In the records below, switch every "Ler mais" to "Read more" and write out the text again with nothing else changed. Leave the pictures out of your answer.

......

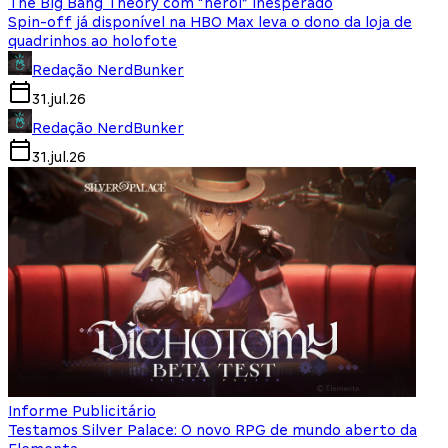
The Big Bang Theory com “herói” inesperado
Spin-off já disponível na HBO Max leva o dono da loja de
quadrinhos ao holofote
Redação NerdBunker
31.jul.26
Redação NerdBunker
31.jul.26
Informe Publicitário
Testamos Silver Palace: O novo RPG de mundo aberto da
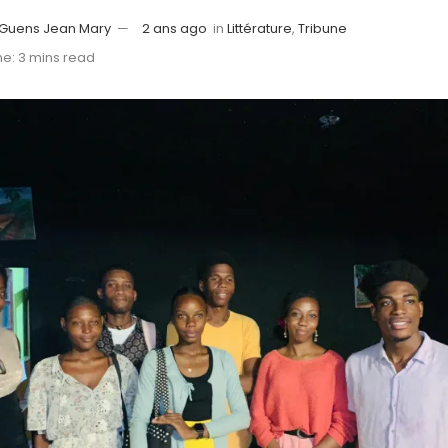
 Guens Jean Mary
2 ans ago
in
Littérature
,
Tribune
e: 3 mins read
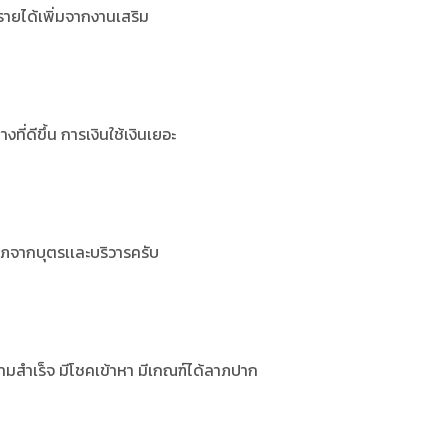
ีรายได้เพิ่มจากงานเสริม
ที่ดีขึ้น การเงินใช้เงินเยอะ
ลาภจากบุตรเเละบริวารครับ
ามสำเร็จ มีโชคเข้าหา มีเกณฑ์ได้ลาภปาก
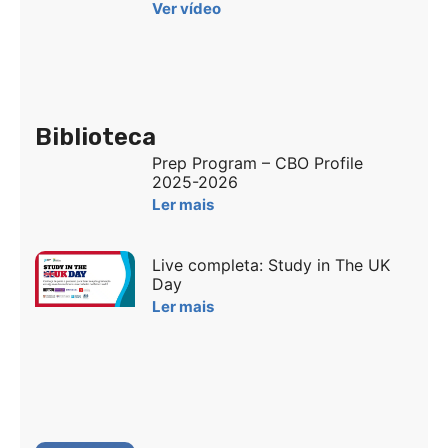
Ver vídeo
Biblioteca
Prep Program – CBO Profile
2025-2026
Ler mais
Live completa: Study in The UK
Day
Ler mais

......

» Solution below
The Big Bang Theory com “herói” inesperado
Spin-off já disponível na HBO Max leva o dono da loja de
quadrinhos ao holofote
Redação NerdBunker
31.jul.26
Redação NerdBunker
31.jul.26
Informe Publicitário
Testamos Silver Palace: O novo RPG de mundo aberto da
 Guens Jean Mary
2 ans ago
in
Littérature
,
Tribune
e: 3 mins read
ีรายได้เพิ่มจากงานเสริม
ที่ดีขึ้น การเงินใช้เงินเยอะ
ลาภจากบุตรเเละบริวารครับ
ามสำเร็จ มีโชคเข้าหา มีเกณฑ์ได้ลาภปาก
Ver vídeo
Biblioteca
Prep Program – CBO Profile
2025-2026
Read more
Live completa: Study in The UK
Day
Read more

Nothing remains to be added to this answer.